§ **WORK TASK**: Type out these lines word for word, starting at the very first line and ending at the line that contains "reguesia binnen en de man achter het loket".

** DATA FOR ANALYSIS follows **

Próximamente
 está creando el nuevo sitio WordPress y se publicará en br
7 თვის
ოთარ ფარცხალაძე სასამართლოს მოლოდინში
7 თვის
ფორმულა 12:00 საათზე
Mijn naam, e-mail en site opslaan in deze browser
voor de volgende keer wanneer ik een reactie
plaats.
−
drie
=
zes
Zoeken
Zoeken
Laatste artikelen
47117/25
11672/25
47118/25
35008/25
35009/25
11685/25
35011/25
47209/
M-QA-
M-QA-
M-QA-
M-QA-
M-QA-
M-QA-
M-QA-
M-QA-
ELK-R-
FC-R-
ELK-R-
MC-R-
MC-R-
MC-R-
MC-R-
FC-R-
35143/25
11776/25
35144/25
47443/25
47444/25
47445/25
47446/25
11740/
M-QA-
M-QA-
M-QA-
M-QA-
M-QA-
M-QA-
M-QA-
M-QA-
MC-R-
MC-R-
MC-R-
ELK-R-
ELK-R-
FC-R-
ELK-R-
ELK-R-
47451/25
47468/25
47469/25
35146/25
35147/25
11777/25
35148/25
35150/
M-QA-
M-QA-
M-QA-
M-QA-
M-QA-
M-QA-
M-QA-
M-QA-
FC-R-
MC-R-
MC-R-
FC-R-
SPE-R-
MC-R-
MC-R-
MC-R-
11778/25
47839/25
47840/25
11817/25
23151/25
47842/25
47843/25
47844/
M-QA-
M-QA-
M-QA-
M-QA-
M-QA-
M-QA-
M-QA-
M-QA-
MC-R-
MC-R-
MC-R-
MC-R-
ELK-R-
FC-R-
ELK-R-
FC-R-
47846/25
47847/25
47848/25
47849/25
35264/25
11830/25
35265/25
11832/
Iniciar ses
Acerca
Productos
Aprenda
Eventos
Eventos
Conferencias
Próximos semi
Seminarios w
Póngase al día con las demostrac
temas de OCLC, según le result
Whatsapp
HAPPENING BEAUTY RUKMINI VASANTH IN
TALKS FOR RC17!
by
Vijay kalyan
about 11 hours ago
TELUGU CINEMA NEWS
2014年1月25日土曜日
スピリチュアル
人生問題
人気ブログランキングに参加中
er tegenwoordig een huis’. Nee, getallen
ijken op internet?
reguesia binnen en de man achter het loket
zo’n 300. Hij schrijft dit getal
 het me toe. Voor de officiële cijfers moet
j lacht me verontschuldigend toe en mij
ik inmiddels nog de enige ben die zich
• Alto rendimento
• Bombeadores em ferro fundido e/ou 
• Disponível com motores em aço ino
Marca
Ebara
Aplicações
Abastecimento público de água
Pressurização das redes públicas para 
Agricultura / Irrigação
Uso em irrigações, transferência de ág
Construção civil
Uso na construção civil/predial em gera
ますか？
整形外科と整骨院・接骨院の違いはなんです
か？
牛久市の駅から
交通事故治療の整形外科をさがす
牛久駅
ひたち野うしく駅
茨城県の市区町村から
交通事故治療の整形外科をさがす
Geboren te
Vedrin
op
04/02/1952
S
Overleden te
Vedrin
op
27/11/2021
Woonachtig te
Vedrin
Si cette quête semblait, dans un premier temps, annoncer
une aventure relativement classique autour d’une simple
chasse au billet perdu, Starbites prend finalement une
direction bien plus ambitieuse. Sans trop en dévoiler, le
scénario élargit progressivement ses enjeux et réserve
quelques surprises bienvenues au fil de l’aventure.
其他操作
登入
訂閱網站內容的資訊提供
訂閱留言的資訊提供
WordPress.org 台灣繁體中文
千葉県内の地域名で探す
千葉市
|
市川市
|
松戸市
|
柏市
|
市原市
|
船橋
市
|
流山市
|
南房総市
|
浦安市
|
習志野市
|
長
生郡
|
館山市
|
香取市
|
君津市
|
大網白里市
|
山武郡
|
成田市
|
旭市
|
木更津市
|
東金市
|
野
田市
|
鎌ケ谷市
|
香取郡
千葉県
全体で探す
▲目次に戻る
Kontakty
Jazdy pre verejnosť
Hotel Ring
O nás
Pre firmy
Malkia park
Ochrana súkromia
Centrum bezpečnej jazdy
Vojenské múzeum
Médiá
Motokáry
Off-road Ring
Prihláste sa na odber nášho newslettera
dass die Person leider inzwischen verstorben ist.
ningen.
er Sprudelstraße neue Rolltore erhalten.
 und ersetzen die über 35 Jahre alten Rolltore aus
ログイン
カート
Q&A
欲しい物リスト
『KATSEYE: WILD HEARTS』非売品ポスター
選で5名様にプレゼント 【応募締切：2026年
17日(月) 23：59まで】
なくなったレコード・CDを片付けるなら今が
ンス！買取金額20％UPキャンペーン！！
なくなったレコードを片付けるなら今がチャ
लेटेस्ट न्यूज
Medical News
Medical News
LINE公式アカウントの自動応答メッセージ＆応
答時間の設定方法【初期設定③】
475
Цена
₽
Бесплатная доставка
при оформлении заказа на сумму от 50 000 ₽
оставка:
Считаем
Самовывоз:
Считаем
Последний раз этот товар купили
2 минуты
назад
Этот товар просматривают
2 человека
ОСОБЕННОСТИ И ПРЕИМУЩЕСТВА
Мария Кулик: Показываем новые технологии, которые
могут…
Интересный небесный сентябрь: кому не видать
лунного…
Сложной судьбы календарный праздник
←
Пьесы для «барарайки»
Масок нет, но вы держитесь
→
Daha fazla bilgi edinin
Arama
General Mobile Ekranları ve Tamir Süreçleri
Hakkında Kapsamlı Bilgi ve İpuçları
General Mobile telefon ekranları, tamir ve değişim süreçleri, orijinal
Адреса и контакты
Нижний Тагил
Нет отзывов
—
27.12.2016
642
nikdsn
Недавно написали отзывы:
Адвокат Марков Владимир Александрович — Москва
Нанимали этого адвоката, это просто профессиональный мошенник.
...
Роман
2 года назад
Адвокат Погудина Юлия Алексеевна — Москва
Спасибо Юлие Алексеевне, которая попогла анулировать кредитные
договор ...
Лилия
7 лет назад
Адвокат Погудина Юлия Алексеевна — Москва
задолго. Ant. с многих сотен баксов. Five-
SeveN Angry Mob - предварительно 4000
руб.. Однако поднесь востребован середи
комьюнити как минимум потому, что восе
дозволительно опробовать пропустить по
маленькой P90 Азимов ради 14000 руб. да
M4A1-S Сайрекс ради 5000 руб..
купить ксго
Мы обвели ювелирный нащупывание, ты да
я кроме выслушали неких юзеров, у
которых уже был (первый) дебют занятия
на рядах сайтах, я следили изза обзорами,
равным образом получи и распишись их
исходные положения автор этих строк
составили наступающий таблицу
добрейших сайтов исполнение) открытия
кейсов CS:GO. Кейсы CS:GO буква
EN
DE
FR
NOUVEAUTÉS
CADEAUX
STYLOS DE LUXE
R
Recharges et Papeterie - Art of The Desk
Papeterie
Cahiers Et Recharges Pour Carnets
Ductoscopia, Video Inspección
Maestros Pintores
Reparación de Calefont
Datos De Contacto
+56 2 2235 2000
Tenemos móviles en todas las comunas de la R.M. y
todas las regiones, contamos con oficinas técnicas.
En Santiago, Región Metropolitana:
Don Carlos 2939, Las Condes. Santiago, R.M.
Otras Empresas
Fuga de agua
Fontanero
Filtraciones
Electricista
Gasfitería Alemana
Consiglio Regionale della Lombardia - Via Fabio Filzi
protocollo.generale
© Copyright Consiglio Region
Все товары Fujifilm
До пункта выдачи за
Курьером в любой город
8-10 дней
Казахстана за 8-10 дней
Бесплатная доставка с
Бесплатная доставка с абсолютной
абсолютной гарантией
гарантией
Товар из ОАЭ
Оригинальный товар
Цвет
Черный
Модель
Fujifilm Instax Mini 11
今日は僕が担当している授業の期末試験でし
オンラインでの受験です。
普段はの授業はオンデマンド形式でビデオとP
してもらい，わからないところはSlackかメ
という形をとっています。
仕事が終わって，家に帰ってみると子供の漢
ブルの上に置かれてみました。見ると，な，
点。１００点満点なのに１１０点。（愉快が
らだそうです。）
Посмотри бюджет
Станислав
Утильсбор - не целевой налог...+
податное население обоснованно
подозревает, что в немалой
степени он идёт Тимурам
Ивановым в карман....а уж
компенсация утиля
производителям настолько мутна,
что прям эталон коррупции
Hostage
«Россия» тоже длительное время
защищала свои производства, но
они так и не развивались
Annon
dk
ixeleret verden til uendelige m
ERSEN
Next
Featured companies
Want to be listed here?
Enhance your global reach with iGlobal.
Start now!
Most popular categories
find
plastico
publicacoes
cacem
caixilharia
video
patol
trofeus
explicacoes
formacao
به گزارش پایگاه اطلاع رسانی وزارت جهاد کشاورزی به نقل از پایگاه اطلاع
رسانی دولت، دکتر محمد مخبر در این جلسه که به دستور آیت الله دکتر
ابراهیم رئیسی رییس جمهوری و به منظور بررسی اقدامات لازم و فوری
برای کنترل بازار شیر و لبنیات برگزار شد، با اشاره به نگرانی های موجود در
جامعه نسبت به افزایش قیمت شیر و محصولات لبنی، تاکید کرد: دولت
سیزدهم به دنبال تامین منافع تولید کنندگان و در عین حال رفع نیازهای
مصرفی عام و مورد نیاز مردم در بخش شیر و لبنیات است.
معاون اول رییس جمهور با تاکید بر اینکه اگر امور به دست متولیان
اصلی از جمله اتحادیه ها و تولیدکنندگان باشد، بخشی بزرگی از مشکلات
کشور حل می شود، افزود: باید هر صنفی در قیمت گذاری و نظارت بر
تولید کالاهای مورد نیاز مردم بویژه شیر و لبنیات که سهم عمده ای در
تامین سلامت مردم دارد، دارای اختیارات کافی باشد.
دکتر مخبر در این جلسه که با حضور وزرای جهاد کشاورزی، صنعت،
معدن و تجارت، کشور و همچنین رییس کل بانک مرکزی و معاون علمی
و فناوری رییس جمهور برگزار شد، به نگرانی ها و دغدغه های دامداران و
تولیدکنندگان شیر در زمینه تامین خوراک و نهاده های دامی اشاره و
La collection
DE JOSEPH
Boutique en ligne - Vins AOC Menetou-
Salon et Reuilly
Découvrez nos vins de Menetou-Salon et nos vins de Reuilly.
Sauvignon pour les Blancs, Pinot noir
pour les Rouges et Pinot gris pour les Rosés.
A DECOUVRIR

** End of DATA FOR ANALYSIS **

§ **EXERCISE OUTPUT**:
Próximamente
 está creando el nuevo sitio WordPress y se publicará en br
7 თვის
ოთარ ფარცხალაძე სასამართლოს მოლოდინში
7 თვის
ფორმულა 12:00 საათზე
Mijn naam, e-mail en site opslaan in deze browser
voor de volgende keer wanneer ik een reactie
plaats.
−
drie
=
zes
Zoeken
Zoeken
Laatste artikelen
47117/25
11672/25
47118/25
35008/25
35009/25
11685/25
35011/25
47209/
M-QA-
M-QA-
M-QA-
M-QA-
M-QA-
M-QA-
M-QA-
M-QA-
ELK-R-
FC-R-
ELK-R-
MC-R-
MC-R-
MC-R-
MC-R-
FC-R-
35143/25
11776/25
35144/25
47443/25
47444/25
47445/25
47446/25
11740/
M-QA-
M-QA-
M-QA-
M-QA-
M-QA-
M-QA-
M-QA-
M-QA-
MC-R-
MC-R-
MC-R-
ELK-R-
ELK-R-
FC-R-
ELK-R-
ELK-R-
47451/25
47468/25
47469/25
35146/25
35147/25
11777/25
35148/25
35150/
M-QA-
M-QA-
M-QA-
M-QA-
M-QA-
M-QA-
M-QA-
M-QA-
FC-R-
MC-R-
MC-R-
FC-R-
SPE-R-
MC-R-
MC-R-
MC-R-
11778/25
47839/25
47840/25
11817/25
23151/25
47842/25
47843/25
47844/
M-QA-
M-QA-
M-QA-
M-QA-
M-QA-
M-QA-
M-QA-
M-QA-
MC-R-
MC-R-
MC-R-
MC-R-
ELK-R-
FC-R-
ELK-R-
FC-R-
47846/25
47847/25
47848/25
47849/25
35264/25
11830/25
35265/25
11832/
Iniciar ses
Acerca
Productos
Aprenda
Eventos
Eventos
Conferencias
Próximos semi
Seminarios w
Póngase al día con las demostrac
temas de OCLC, según le result
Whatsapp
HAPPENING BEAUTY RUKMINI VASANTH IN
TALKS FOR RC17!
by
Vijay kalyan
about 11 hours ago
TELUGU CINEMA NEWS
2014年1月25日土曜日
スピリチュアル
人生問題
人気ブログランキングに参加中
er tegenwoordig een huis’. Nee, getallen
ijken op internet?
reguesia binnen en de man achter het loket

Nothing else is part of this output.